Although the performance of securitized commercial mortgages backed by hotels has the highest delinquency rate of all categories, hotel loans saw a drop in delinquency. But the story was different for most other types of commercial real estate issuances.
The rate of delinquency on commercial mortgages included in commercial mortgage-backed securities was 9.18 percent during February, based on Moody’s Investors Service’s Delinquency Tracker. Last month’s delinquency reflected 4,112 loans for $56.8 billion.
Loans that became newly delinquent last month amounted to $4.1 billion, while $3.0 billion in previously delinquent loans were cured.
The report reflects data from loans in conduit-fusion transactions that were securitized since 1998.
The prior month’s default rate was lower at 9.01 percent, while CMBS delinquency stood at just 5.73 percent in February 2010.
Moody’s Director of Commercial Real Estate Research Tad Philipp noted in the report that further deterioration can be expected based on a specially serviced loan rate that is 3.3 percent above the delinquent loan rate.
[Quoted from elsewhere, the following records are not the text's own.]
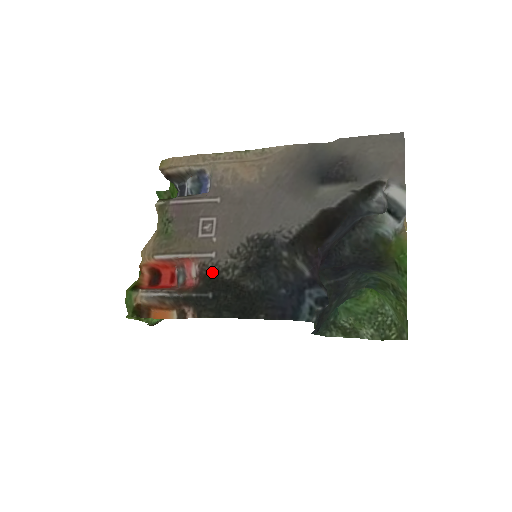
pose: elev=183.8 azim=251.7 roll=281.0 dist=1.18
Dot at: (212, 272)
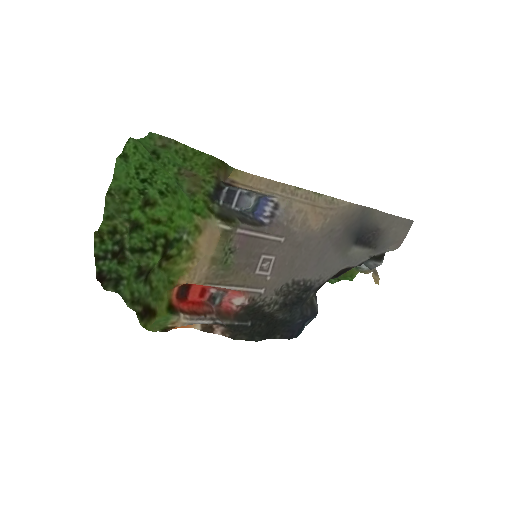
Dot at: (258, 306)
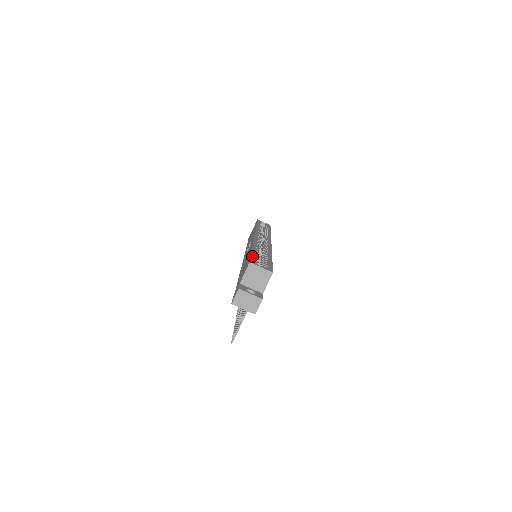
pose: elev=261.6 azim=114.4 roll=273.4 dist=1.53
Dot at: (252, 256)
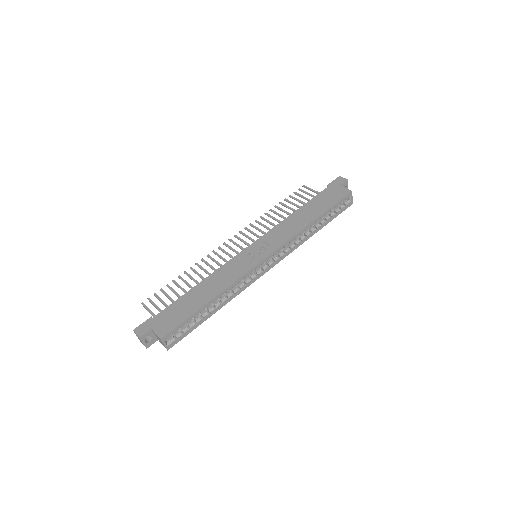
Dot at: (181, 324)
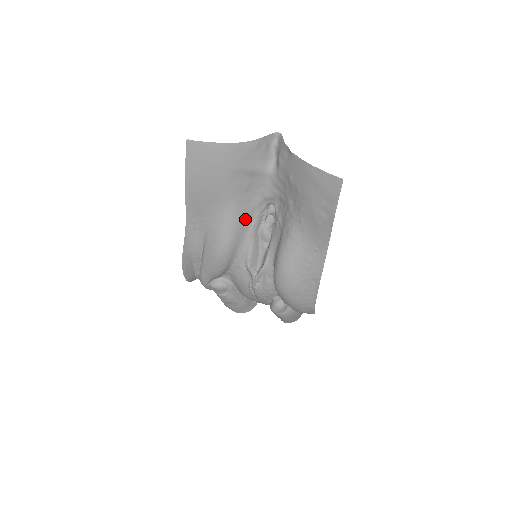
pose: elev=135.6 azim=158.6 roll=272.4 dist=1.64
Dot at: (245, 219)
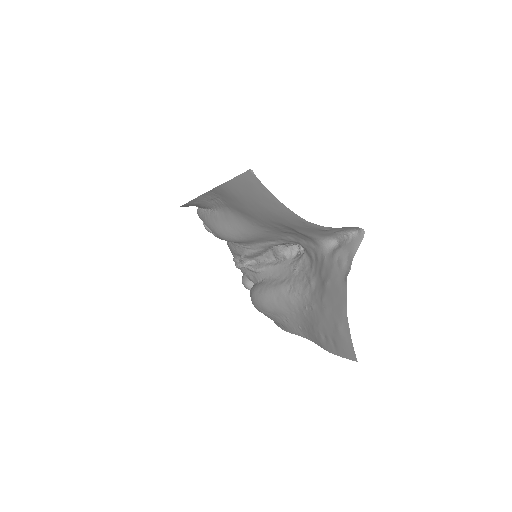
Dot at: (266, 238)
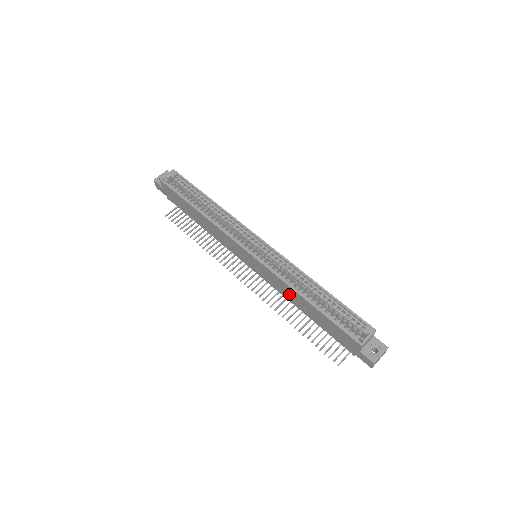
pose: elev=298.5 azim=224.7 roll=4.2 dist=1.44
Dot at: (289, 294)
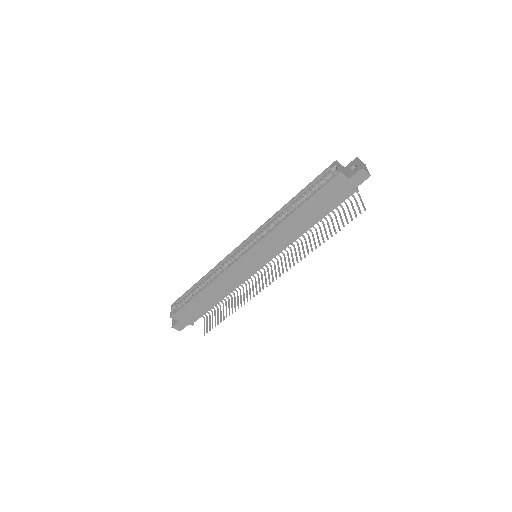
Dot at: (289, 232)
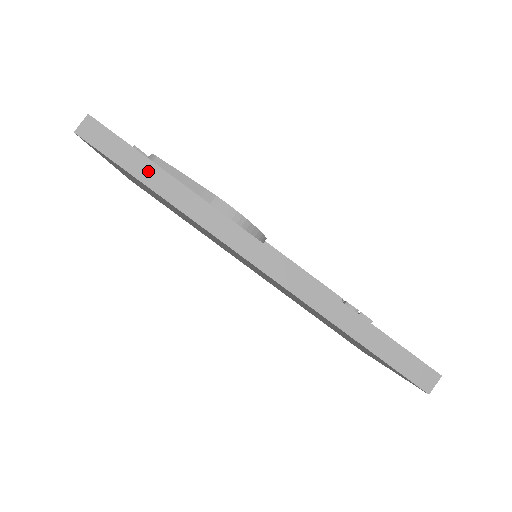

By sector, loans backed by hotels had the highest delinquency: 16.41 percent. But that was an improvement from 16.75 percent in January and only the third time in two years that the hotel rate was lower.
Not far behind was multifamily delinquency, which jumped 33 basis points to 15.92 percent in February.
Late payments on industrial property loans jumped more than any other sector — 113 BPS — to end last month at 10.26 percent.
Like hotel loans, retail property delinquency was lower — easing 2 BPS to 7.25 percent.
Delinquency on mortgages financing office properties was 6.77 percent, up from 6.43 percent the month before. Still, office delinquency was the lowest of all CMBS types.